Röportaj

Şemsipaşa Camii İmamı Murtazaoğlu: İmamlık Namaz Kıldırmaktan İbaret Değildir

Sizi tanıyabilir miyiz, Binali Murtazaoğlu kimdir?

Aslen Ahıska Türküyüm. Ahıska denilince çok uzak bir yer gibi anlaşılıyor ama öyle değil. Ahıska Ardahan Posof’un hemen öte tarafında bir yer. 200-300 sene Anadolu toprağı olarak bulunmuş daha sonra birtakım meselelerden dolayı Rusya’ya geçmiş olan bir toprak. Fakat ben doğma büyüme Azerbaycanlıyım. 2006 yılında üniversiteyi kazandım ve ailemle birlikte Türkiye’ye geldim. Şu an ise halk arasında Kuşkonmaz Camii olarak da bilinen Şemsi Paşa Camii’nde imamlık yapmaktayım. Rabbim bu camide bize görev yapmayı nasip etti elhamdülillah.
----
Görev A. Alıntıya göre Binali Murtazaoğlu üniversiteyi hangi yıl kazanarak ailesiyle Türkiye'ye gelmiştir?
Alıntı ile kayıtlar birbirinden farklı kaynaklara aittir.
----
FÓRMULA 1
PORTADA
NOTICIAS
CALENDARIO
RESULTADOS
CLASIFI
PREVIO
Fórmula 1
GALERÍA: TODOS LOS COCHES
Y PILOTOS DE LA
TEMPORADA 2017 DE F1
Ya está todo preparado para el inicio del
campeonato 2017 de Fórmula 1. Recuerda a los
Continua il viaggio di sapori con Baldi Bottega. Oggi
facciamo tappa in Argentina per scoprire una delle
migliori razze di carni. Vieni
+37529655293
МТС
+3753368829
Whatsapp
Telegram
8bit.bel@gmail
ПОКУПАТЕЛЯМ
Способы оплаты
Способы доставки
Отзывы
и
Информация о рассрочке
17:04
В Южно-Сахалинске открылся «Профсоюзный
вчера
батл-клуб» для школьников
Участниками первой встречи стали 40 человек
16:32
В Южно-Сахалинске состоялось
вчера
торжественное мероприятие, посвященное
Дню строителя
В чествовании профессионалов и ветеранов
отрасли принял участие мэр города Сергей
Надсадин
----
Görev B. Kayıtların tüm satırlarını, "вчера" sözcüğünü "сегодня" ile değiştirerek yeniden yazınız; başka hiçbir şeyi değiştirmeyiniz.

Çözüm A. 2006 yılında.

Çözüm B.
FÓRMULA 1
PORTADA
NOTICIAS
CALENDARIO
RESULTADOS
CLASIFI
PREVIO
Fórmula 1
GALERÍA: TODOS LOS COCHES
Y PILOTOS DE LA
TEMPORADA 2017 DE F1
Ya está todo preparado para el inicio del
campeonato 2017 de Fórmula 1. Recuerda a los
Continua il viaggio di sapori con Baldi Bottega. Oggi
facciamo tappa in Argentina per scoprire una delle
migliori razze di carni. Vieni
+37529655293
МТС
+3753368829
Whatsapp
Telegram
8bit.bel@gmail
ПОКУПАТЕЛЯМ
Способы оплаты
Способы доставки
Отзывы
и
Информация о рассрочке
17:04
В Южно-Сахалинске открылся «Профсоюзный
сегодня
батл-клуб» для школьников
Участниками первой встречи стали 40 человек
16:32
В Южно-Сахалинске состоялось
сегодня
торжественное мероприятие, посвященное
Дню строителя
В чествовании профессионалов и ветеранов
отрасли принял участие мэр города Сергей
Надсадин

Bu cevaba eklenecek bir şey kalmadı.